Solution: Implement feedback loops where customer insights are shared across departments to refine products, services, and communication strategies, ensuring they meet market demands. Use surveys, interviews, and analytics to gather actionable feedback.

9. Set up accountability structures

Challenge: Without clear accountability, it’s difficult to measure success and areas for improvement.

Solution: Define specific roles and responsibilities within sales and marketing teams, establishing accountability for lead generation targets and conversion rates. Implement performance reviews and incentive programs tied to these metrics.

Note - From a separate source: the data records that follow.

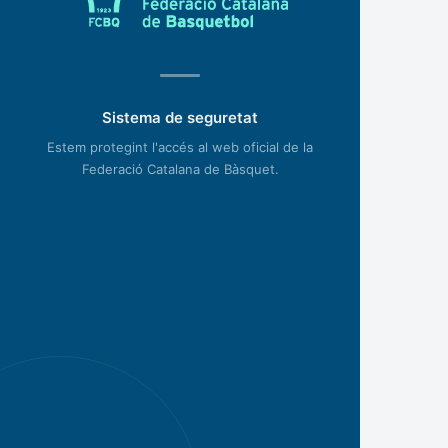
Sistema de seguretat
Estem protegint l'accés al web oficial de la
Federació Catalana de Bàsquet.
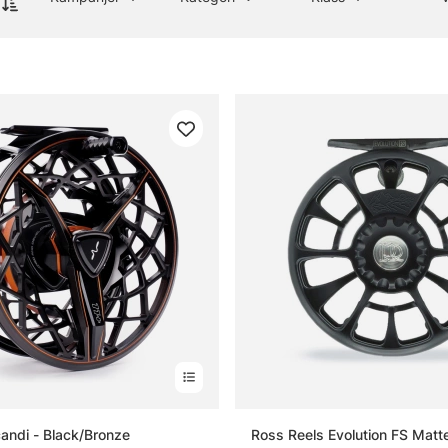
candi - Black/Bronze
Ross Reels Evolution FS Matt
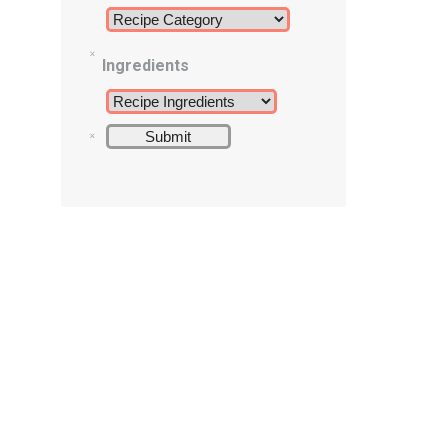
Ingredients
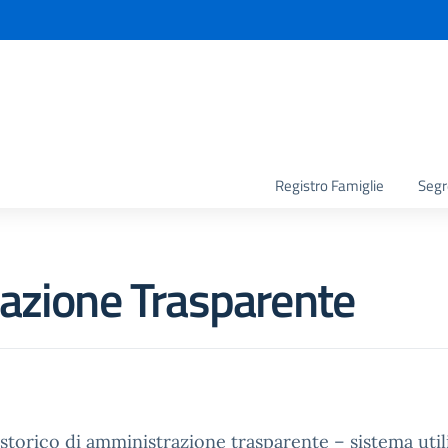
la scuola
Registro Famiglie
Segr
azione Trasparente
 storico di amministrazione trasparente – sistema util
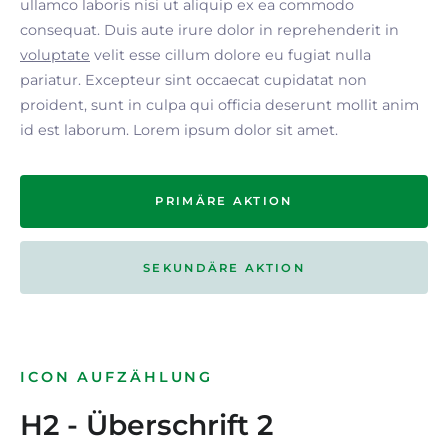
ullamco laboris nisi ut aliquip ex ea commodo
consequat. Duis aute irure dolor in reprehenderit in
voluptate
velit esse cillum dolore eu fugiat nulla
pariatur. Excepteur sint occaecat cupidatat non
proident, sunt in culpa qui officia deserunt mollit anim
id est laborum. Lorem ipsum dolor sit amet.
PRIMÄRE AKTION
SEKUNDÄRE AKTION
ICON AUFZÄHLUNG
H2 - Überschrift 2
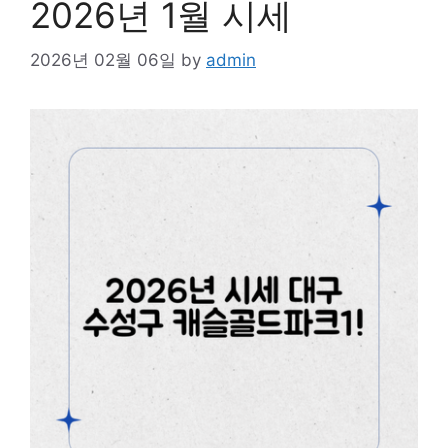
2026년 1월 시세
2026년 02월 06일
by
admin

Key Roles in Sales & Marketing — and What They’re Accountable For

Marketing Director / Head of Marketing

Responsibility:

  • Oversee all campaigns that drive awareness and lead generation
  • Set KPIs: MQL volume, lead quality (scoring), campaign ROI
  • Align campaign focus with profitable products and commercial targets

Accountability:

  • MQL target per quarter
  • Cost per lead (CPL)
  • Marketing-generated pipeline value

Digital Marketing Manager / Specialist

Responsibility:

  • Execute campaigns: SEO, PPC, email, content, LinkedIn
  • Optimise based on data and lead quality feedback
  • Own analytics dashboards and report results weekly

Accountability:

  • Lead quality score trends
  • Channel-level CPL
  • Landing page or ad conversion rates

Sales Director / Commercial Director

Responsibility:

  • Manage sales team to convert MQLs into opportunities and revenue
  • Align sales strategy with marketing campaigns and feedback loops
  • Lead forecasting and CRM accuracy

Accountability:

  • SQL acceptance rate
  • Lead response time compliance (e.g., within 2 hours)
  • Revenue closed from marketing-sourced leads

Business Development Manager (BDM)

Responsibility:

  • First responder to MQLs — discovery calls, demos, qualification
  • Input lead feedback into CRM and lead scoring model
  • Handover high-fit leads to Account Executives

Accountability:

  • MQL-to-SQL conversion rate
  • Time-to-contact KPIs
  • Feedback submission rate on unqualified leads

10. Utilise predictive analytics

Challenge: Inability to forecast trends leads to reactive rather than proactive strategies.

Solution: Employ predictive data analytics to anticipate market trends, customer behaviours, and potential challenges, allowing for strategic planning and resource allocation. AI tools like ChatGPT or Grok can provide advanced forecasting capabilities.